No Brasil, a torcida também foi majoritariamente para ele, mas, na prática, as projeções não são tão animadoras, segundo os especialistas ouvidos pela Folha Universal. Para o cientista político Ricardo Caldas, da Universidade de Brasília, o partido Democrata tem, historicamente, protegido mais os trabalhadores dos EUA, impondo taxações mais altas a produtos estrangeiros. Isso significa que produtos fabricados aqui ficam mais caros ao chegar lá, gerando uma queda na exportação e, consequentemente, a diminuição da produção e, possivelmente, dos empregos. A situação já é complexa por causa da crise: em novembro, segundo o IBGE, o setor industrial brasileiro sofreu a maior queda no nível de produção desde maio de 1995: 21 dos 27 ramos industriais pesquisados registraram baixa da produção de outubro para novembro, bem como quase dois terços dos 755 produtos incluídos no levantamento. Consequências da diminuição da importação norte-americana gerada pela crise iniciada em setembro. Alguns representantes de trabalhadores no Brasil estimam que até 3 milhões de empregos estão em risco.
A saída para tal situação é, na opinião do economista e professor da Universidade Federal de Santa Catarina Nildo Ouriques: “Não esperar nada dos Estados Unidos”. Ele acredita que é hora de o Brasil desenvolver tecnologias próprias, autonomia científica e cultural, e não apenas concentrar esforços na exportação de matérias-primas, pelas quais se paga menos. Ouriques vê com pessimismo a posse do novo presidente. “Obama chegou baseado no lema do ‘change’ (mudança, em inglês), mas a crise que ajudou a elegê-lo já o enquadrou. Tanto que todo o escalão de secretários e assessores é gente vinculada às altas finanças e a outros governos”, lamenta.
Ricardo Meirelles, diretor da Avenida Brasil, empresa especializada no mercado de baixa renda, acredita que ainda não é possível prever todos os impactos do governo Obama para o brasileiro, mas concorda que com o mercado norteamericano mais fechado pode-se esperar menos espaço para os produtos do Brasil. Apesar disso, ele acredita que outros mercados poderão se abrir. “O secretário de comércio da nova equipe já afirmou ser favorável ao modelo brasileiro de biocombustíveis, o que pode gerar mais emprego nas áreas produ-
toras”, avalia.
Apesar do novo presidente dar ênfase à energia renovável e elogiar o biodiesel brasileiro, parcerias e possíveis importações ainda não foram confirmadas. Para a senadora e ex-ministra do Meio-Ambiente Marina Silva, pior não dá para ficar: “Os Estados Unidos sempre tentaram ignorar os processos multilaterais buscando saídas internas que eram muito mais de aparência.
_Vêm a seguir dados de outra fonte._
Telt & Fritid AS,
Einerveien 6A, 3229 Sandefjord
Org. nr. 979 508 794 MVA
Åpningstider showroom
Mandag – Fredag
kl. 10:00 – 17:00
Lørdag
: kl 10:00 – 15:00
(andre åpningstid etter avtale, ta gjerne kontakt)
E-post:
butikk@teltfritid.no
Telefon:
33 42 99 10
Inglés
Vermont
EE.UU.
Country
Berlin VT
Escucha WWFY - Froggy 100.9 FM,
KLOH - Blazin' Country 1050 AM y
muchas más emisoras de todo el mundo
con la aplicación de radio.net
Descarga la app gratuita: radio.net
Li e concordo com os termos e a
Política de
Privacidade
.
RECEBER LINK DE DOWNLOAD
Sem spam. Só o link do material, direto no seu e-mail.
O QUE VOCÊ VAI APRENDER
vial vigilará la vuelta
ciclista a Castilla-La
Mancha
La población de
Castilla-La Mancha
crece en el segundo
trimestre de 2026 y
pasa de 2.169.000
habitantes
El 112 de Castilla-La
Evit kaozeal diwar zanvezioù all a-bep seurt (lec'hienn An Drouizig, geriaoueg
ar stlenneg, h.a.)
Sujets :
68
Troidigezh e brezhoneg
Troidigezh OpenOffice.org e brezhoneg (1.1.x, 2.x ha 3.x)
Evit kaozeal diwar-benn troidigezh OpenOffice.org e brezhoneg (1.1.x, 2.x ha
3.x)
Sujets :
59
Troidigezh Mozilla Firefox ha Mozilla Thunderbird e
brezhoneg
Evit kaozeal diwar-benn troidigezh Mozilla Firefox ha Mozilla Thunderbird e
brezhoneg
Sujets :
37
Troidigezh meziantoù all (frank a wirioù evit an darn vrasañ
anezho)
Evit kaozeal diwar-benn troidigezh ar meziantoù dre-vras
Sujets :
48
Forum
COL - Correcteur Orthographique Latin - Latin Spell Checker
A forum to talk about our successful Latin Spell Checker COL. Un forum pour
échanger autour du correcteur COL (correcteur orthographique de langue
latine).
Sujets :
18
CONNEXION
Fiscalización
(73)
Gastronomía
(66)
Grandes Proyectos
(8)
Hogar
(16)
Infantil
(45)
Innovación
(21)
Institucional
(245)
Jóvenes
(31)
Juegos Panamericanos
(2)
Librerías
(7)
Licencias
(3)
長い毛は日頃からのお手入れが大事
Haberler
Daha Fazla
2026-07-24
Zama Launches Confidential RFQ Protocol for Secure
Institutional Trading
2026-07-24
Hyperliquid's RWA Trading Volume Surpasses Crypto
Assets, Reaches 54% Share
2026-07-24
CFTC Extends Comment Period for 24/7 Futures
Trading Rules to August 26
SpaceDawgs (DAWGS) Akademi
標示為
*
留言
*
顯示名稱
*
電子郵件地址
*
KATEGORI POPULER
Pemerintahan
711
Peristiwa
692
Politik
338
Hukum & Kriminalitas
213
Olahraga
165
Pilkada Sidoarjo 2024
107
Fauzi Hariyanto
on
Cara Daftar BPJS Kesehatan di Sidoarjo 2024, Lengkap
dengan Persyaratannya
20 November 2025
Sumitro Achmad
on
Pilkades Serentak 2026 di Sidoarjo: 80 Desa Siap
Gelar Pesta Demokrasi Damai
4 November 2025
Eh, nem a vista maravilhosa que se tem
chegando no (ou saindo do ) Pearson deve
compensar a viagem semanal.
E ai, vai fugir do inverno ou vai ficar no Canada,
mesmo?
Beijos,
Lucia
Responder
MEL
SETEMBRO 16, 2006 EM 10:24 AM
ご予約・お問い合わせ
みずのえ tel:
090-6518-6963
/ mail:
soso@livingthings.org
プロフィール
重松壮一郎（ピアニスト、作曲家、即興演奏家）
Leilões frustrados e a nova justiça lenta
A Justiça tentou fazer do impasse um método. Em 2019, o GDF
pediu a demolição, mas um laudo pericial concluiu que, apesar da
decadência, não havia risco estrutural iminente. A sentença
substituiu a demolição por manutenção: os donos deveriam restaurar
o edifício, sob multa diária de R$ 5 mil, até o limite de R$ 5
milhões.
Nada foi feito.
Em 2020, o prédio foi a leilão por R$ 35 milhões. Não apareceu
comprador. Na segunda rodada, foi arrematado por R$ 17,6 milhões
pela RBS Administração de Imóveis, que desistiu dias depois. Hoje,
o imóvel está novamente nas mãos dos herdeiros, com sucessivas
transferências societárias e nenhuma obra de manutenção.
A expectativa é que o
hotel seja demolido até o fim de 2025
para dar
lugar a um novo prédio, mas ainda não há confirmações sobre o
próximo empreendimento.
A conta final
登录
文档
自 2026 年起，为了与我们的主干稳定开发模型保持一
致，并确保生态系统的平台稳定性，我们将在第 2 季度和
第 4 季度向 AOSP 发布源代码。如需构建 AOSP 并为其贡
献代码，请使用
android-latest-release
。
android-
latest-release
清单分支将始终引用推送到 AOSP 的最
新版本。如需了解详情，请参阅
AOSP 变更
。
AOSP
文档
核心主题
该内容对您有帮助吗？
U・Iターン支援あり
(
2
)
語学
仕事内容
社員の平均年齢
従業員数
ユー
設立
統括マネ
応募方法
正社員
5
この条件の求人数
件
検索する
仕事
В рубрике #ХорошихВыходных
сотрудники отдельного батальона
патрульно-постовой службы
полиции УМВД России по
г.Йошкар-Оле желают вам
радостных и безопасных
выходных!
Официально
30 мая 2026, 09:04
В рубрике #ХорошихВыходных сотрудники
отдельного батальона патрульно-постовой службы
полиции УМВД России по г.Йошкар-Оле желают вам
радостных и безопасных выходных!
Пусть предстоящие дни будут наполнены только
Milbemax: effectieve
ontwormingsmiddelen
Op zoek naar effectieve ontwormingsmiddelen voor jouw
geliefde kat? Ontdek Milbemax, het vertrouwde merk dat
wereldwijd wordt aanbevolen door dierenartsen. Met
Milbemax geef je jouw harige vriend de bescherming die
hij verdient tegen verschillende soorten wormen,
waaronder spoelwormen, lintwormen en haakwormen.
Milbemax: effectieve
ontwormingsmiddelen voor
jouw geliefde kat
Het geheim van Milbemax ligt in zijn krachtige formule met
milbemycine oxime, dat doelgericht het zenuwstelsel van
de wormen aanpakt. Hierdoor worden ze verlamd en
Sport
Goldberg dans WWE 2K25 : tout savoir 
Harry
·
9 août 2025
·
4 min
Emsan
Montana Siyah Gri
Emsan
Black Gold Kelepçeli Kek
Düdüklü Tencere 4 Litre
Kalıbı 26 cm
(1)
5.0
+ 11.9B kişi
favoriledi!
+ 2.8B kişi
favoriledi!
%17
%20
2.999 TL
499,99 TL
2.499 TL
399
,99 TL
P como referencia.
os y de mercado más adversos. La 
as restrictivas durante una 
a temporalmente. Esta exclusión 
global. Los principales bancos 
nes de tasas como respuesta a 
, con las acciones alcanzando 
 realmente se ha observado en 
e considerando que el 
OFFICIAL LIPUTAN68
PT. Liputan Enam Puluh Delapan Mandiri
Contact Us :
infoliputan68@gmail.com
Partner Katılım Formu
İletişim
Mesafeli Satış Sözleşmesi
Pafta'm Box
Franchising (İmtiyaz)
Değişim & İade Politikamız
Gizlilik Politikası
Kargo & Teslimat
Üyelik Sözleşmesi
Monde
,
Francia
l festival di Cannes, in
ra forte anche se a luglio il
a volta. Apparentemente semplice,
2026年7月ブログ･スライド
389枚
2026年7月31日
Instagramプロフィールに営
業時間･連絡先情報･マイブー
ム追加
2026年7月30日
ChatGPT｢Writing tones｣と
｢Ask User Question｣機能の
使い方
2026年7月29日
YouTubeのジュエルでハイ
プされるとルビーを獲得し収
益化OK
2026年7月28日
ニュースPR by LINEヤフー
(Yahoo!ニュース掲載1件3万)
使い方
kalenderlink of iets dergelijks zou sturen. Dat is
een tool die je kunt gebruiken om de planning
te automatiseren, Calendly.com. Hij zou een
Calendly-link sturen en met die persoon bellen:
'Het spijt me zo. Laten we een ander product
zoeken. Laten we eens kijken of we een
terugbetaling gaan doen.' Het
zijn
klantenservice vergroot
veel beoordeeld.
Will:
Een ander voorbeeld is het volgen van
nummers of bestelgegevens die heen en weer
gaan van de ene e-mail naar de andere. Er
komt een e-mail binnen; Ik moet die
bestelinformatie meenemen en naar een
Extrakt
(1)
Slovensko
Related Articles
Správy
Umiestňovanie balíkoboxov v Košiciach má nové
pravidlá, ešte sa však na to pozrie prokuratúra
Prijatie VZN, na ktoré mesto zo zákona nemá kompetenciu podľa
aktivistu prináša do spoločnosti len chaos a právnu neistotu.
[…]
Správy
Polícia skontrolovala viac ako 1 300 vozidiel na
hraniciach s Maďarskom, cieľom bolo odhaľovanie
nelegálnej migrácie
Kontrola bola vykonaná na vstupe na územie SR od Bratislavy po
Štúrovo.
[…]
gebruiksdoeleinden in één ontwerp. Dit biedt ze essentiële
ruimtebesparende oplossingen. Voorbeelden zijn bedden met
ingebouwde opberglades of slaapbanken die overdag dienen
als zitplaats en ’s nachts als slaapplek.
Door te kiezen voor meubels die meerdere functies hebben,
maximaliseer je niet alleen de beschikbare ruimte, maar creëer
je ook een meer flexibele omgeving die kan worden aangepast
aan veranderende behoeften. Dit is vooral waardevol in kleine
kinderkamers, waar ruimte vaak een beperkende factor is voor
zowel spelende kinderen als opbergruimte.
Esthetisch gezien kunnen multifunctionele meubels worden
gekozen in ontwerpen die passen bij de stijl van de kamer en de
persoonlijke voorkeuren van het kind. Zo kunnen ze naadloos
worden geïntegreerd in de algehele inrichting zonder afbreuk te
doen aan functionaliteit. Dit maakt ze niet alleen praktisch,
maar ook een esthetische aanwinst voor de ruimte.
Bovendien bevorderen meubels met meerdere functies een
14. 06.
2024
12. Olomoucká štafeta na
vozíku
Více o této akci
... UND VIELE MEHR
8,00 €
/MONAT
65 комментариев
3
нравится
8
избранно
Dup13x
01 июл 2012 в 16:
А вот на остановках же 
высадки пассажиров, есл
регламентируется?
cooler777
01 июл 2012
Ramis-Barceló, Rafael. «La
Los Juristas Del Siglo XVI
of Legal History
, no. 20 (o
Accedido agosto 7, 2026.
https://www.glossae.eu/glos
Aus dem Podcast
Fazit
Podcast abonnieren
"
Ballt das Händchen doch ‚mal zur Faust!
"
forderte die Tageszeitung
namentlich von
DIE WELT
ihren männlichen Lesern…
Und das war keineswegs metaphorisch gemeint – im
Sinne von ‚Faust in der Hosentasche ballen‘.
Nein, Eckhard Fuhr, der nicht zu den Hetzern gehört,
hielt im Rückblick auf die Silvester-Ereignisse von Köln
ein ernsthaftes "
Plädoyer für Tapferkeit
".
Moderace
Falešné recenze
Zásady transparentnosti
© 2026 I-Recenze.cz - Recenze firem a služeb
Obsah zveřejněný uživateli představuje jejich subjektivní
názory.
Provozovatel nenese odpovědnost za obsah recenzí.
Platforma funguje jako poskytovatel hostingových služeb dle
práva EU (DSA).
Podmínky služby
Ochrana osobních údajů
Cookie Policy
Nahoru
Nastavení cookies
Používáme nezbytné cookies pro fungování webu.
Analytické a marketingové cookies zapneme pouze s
Mais do que as parcerias pontuais como a do etanol brasileiro, os Estados Unidos têm que se esforçar para transferir tecnologia e recursos novos para que os países em desenvolvimento mudem o modelo de energia e não repitam o que aconteceu com eles e com a Europa, que tiveram modelos absolutamente insustentáveis”, enfatiza. Ela acredita que o grande desafio que Obama deverá enfrentar é o de conciliar a crise econômica com a ambiental. “Ele sofrerá pressões, contradições e tensões. Espero que não tome atitudes que, em longo prazo, prejudiquem ainda mais a questão ambiental”.
Quanto à imigração, será que o novo presidente, filho de um queniano e que conheceu o terceiro mundo de perto será mais permissivo? “Possivelmente sim. Mas a mudança não virá por causa de Obama, e sim por causa das atividades dos imigrantes e as organizações deles”, acredita o historiador canadense especializado em história norte-americana Sean Purdy.